*** Data shown ***

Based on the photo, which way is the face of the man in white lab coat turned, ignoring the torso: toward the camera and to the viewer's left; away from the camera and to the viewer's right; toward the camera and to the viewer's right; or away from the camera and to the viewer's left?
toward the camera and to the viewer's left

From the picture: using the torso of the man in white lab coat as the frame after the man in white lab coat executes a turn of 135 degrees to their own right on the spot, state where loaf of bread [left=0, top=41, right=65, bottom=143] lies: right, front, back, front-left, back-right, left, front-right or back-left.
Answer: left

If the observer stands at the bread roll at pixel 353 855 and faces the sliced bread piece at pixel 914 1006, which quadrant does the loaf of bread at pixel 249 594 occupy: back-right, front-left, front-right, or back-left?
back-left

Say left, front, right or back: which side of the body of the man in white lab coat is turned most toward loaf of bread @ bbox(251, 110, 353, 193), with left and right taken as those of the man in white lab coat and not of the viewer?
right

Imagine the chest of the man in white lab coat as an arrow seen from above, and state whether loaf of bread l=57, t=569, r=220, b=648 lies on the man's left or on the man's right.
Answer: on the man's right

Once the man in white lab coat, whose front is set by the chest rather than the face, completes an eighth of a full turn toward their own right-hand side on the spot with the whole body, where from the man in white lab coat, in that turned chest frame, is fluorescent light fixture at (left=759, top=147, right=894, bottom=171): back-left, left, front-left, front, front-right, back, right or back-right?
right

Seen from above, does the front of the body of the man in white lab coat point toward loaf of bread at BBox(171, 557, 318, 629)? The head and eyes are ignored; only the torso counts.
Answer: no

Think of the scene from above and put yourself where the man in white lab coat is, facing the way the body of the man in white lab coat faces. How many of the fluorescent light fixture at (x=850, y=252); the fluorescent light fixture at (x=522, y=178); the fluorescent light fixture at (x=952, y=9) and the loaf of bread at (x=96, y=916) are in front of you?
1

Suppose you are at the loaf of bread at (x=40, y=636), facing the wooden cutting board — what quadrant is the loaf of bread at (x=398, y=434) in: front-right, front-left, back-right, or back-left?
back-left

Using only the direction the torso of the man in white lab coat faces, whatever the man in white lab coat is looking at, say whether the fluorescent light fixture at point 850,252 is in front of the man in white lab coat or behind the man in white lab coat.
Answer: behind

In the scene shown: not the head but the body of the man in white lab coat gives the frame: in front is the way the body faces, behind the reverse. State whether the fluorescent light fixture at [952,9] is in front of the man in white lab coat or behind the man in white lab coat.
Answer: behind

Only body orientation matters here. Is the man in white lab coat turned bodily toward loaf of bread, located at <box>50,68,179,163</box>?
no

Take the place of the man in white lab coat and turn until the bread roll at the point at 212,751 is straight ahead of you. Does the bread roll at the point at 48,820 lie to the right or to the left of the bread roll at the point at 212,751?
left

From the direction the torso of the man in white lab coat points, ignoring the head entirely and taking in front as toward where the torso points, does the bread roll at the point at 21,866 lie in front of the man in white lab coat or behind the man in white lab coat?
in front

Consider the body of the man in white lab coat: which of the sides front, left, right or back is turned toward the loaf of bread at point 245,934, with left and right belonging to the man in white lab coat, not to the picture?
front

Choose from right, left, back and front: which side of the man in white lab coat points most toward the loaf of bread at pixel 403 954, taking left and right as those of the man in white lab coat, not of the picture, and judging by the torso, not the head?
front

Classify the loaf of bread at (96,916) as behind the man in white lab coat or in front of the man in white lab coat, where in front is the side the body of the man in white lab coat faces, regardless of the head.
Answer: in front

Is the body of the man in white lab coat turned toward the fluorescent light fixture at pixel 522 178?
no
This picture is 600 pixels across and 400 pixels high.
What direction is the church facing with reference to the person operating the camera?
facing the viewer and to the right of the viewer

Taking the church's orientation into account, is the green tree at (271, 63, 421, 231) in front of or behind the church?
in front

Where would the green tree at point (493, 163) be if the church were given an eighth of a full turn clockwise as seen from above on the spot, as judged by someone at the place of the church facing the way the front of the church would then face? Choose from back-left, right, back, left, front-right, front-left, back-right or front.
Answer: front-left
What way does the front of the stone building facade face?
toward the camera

***
*** Data shown ***

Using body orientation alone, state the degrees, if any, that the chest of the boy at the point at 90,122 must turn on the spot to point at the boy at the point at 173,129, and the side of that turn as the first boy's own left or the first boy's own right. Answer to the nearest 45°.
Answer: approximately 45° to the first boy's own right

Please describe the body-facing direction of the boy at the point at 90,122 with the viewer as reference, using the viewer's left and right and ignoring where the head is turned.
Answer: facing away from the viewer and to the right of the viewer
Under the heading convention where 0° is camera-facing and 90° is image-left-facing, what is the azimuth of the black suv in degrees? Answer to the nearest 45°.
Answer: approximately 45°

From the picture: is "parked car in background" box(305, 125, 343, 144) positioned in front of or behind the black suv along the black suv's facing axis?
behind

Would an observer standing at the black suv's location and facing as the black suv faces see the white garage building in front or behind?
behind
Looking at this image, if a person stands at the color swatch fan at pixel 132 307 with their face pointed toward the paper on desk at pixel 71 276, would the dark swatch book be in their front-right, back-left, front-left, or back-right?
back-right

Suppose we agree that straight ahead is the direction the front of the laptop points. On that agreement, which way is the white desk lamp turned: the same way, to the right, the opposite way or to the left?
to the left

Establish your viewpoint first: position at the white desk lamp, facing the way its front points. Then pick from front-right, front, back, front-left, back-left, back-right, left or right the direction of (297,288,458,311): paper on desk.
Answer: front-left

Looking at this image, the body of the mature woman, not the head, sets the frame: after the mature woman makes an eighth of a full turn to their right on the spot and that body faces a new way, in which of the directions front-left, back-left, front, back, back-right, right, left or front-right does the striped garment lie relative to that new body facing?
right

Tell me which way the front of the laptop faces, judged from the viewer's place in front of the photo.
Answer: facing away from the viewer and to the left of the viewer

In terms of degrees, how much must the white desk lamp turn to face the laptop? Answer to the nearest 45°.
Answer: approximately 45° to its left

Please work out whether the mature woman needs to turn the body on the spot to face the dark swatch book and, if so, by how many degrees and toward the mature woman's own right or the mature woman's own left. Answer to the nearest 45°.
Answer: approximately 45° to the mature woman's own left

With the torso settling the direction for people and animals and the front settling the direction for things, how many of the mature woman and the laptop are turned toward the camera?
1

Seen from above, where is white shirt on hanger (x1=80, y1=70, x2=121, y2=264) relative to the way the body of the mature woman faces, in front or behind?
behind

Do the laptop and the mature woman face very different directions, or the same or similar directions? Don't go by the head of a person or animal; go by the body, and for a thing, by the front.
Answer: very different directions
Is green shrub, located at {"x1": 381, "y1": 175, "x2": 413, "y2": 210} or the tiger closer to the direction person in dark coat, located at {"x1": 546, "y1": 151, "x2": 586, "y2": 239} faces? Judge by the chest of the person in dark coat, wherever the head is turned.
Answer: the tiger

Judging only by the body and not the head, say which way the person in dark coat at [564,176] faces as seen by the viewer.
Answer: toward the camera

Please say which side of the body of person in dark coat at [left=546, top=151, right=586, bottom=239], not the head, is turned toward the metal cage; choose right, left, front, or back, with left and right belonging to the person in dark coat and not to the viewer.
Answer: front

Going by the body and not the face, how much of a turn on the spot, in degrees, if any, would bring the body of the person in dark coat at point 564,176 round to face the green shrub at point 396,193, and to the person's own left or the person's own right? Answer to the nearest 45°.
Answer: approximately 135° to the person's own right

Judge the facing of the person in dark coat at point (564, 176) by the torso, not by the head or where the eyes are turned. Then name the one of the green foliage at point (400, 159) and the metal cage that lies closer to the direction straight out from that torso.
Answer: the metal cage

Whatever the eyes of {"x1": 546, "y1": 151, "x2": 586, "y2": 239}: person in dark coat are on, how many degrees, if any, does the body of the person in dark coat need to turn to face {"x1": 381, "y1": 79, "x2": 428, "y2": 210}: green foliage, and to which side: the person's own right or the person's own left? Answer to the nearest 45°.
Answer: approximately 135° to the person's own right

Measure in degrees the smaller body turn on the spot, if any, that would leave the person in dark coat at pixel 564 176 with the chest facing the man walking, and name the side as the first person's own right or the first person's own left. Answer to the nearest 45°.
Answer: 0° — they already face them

***

» **Problem**
Copy out every line from the items above that contains the word "metal".

» **Response**
Please say which side of the body of person in dark coat at [left=546, top=151, right=586, bottom=239], not the head, is turned toward the metal cage; choose right, left, front, or back, with left and right belonging to the person in dark coat and not to the viewer.
Judge the facing of the person in dark coat at point (564, 176) by the torso, not by the head or where the eyes are turned. Then name the one of the green foliage at point (400, 159) and the metal cage that lies closer to the direction straight out from that torso.
Answer: the metal cage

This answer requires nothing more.